Cybercriminals are increasingly trying to trick victims into installing malicious apps that are supposedly in a beta phase. These are mainly fake cryptocurrency apps, the FBI warns.
According to the U.S. investigative agency, cybercriminals are increasingly trying to trick victims into installing “beta versions” of cryptocurrency apps. These apps are then used to extort money from them.
Beta versions of apps are often designed to allow users to provide feedback to developers before the app is officially released. With the use of these beta versions, cybercriminals try to evade the thorough screening that app stores conduct to test new apps for legitimacy. Within all app stores, these apps do not go through the rigorous screening process, but are screened superficially.

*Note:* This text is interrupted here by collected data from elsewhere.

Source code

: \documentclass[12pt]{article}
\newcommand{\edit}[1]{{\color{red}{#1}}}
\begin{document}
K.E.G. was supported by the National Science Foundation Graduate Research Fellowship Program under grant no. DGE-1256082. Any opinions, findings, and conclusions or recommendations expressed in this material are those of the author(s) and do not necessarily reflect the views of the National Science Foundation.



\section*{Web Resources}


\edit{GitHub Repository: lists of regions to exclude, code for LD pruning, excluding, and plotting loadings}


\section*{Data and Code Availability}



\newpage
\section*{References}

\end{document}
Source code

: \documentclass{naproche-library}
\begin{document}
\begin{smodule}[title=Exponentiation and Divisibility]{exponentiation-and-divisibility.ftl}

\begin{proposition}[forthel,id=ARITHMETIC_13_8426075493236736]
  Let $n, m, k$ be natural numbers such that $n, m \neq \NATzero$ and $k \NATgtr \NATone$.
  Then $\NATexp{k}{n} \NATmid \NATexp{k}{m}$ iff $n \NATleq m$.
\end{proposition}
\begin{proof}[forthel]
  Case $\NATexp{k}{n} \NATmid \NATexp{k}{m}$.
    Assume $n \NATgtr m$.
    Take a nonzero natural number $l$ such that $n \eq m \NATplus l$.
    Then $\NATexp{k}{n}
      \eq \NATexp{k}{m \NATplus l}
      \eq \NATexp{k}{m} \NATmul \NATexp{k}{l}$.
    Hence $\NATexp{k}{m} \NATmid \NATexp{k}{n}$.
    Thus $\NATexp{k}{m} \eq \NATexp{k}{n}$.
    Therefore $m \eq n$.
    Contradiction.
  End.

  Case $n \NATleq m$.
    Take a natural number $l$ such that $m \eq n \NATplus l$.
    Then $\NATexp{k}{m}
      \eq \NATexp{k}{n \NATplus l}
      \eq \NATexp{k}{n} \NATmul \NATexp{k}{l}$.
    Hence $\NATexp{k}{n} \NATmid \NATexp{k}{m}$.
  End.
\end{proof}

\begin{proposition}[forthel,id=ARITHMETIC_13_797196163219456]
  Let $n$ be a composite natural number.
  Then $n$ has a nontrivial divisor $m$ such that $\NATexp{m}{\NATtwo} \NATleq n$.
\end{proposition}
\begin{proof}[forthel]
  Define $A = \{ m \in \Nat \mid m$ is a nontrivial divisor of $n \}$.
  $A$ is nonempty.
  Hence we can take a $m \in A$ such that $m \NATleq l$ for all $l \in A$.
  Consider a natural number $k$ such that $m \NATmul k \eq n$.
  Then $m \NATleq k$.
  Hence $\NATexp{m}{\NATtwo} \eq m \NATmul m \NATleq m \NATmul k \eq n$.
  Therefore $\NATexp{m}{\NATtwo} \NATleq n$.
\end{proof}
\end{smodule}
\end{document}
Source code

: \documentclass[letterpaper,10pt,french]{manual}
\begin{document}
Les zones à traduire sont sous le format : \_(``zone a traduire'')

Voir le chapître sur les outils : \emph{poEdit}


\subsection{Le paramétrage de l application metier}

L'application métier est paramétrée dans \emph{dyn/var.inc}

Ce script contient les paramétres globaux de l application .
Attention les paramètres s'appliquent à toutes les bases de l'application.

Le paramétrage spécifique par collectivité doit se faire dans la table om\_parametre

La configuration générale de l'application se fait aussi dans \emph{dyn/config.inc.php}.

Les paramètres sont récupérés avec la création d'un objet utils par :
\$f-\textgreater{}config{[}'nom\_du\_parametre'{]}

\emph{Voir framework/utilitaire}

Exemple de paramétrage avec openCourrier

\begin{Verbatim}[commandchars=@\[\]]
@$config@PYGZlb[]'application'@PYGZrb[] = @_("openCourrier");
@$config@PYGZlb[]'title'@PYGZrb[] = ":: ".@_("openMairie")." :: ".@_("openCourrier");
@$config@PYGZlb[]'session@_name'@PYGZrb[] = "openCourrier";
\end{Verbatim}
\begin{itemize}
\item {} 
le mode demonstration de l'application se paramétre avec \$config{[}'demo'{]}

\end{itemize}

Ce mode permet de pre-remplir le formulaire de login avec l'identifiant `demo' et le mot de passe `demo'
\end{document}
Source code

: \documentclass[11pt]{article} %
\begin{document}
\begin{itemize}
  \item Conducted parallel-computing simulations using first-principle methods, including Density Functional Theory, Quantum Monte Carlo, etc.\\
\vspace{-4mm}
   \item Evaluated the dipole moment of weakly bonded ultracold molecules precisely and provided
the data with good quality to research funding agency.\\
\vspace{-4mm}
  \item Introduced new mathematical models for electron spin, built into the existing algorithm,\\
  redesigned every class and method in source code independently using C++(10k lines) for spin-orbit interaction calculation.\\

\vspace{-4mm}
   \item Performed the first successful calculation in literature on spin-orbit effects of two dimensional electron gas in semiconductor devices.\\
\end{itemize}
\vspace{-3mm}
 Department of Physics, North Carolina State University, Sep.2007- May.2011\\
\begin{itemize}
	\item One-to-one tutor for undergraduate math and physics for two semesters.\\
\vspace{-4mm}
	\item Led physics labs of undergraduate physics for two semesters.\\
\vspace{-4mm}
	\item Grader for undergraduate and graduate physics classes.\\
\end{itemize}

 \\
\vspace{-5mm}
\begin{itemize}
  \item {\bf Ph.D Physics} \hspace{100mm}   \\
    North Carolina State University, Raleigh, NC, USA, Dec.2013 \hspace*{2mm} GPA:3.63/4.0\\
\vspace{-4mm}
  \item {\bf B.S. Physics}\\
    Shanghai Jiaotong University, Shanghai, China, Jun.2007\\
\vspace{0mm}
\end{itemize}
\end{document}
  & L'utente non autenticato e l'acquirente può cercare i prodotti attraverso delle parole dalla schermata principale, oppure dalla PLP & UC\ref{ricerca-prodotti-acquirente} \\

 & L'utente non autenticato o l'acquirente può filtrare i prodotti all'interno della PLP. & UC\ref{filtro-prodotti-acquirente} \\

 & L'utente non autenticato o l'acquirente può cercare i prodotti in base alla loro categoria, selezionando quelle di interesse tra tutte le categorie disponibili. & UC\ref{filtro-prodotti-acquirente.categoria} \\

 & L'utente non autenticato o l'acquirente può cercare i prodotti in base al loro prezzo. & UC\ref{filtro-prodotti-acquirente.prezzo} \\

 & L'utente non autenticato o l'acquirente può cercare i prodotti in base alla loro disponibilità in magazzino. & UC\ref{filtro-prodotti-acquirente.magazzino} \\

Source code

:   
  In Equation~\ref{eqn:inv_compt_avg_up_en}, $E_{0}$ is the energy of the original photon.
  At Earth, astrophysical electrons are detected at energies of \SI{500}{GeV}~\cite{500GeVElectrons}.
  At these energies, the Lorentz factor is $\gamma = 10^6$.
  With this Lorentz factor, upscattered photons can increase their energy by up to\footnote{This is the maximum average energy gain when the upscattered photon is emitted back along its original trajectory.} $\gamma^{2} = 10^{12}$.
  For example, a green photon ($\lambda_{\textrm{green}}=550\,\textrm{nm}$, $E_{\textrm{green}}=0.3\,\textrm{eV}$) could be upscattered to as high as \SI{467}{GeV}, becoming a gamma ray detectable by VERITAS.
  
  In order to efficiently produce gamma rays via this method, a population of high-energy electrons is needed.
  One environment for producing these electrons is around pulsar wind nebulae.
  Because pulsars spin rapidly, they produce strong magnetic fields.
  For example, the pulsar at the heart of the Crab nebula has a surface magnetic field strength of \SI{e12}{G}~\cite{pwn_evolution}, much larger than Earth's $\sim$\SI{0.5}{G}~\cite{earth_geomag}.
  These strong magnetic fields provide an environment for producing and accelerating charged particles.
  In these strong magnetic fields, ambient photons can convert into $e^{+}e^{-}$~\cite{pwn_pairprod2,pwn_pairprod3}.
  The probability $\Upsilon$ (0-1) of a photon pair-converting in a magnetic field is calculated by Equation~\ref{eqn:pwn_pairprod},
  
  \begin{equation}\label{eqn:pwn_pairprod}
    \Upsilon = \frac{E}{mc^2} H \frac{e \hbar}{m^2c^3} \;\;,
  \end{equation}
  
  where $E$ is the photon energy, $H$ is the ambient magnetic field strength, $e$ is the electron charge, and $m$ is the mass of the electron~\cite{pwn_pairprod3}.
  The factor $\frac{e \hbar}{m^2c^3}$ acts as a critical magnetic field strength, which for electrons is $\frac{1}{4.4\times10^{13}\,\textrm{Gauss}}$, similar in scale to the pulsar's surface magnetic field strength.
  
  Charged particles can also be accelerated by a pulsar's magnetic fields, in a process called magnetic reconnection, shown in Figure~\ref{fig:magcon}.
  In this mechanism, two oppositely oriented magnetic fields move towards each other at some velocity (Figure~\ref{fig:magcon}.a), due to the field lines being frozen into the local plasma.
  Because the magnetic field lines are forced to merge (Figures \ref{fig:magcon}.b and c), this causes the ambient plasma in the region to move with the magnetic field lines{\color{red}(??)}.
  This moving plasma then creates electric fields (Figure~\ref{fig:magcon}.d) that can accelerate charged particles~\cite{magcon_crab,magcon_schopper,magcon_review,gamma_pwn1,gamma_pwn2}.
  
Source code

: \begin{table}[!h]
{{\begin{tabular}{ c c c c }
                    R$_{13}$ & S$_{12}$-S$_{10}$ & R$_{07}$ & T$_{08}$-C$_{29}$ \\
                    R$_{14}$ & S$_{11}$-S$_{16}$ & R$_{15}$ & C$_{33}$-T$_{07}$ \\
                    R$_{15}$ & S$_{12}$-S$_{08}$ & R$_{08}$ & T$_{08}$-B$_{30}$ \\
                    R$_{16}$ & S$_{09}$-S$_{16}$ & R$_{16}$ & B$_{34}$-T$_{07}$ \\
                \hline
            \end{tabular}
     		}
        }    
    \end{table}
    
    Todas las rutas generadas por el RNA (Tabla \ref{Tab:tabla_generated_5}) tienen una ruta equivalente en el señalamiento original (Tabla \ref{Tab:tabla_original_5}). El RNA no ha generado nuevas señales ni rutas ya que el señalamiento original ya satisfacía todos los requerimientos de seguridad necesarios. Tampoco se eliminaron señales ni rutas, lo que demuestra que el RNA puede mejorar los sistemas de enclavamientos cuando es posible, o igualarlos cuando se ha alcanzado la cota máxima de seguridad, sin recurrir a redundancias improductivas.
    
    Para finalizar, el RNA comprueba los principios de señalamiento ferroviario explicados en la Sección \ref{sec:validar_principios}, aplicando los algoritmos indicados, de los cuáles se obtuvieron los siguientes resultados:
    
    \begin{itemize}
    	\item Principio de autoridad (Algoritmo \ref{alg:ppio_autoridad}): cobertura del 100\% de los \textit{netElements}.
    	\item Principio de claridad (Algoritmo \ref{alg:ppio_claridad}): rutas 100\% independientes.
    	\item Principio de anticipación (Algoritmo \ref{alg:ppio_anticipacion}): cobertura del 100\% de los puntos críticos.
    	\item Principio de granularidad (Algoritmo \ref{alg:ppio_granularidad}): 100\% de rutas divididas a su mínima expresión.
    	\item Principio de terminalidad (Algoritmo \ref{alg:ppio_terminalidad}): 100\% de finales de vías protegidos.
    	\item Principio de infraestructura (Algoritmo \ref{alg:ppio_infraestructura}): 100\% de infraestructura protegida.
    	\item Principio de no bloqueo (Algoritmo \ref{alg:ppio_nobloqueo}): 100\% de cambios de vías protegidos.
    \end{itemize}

The rogue beta apps have already been found in Apple TestFlight. According to Google, beta apps undergo the same thorough screening as normal apps in its Google Playstore.
Temptation via phishing or dating sites
According to the FBI, victims are enticed to install these apps through phishing or “romance scams” on dating sites. The rogue apps look legitimate and are hosted in trusted app stores.
Victims must sign into the apps, entering their legitimate account information and/or making an upfront payment. Instead of this money getting into their (crypto) account, it is immediately funneled to the cybercriminals.
Tips for protection
To prevent these types of attacks, the FBI indicates that users should always check developers and reviews before downloading. High download numbers and few reviews should be a warning sign that the app may be rogue.
They should also be alert to unsolicited installed apps, asking for more permissions than strictly necessary, increased battery usage and slower-than-normal mobile device operation.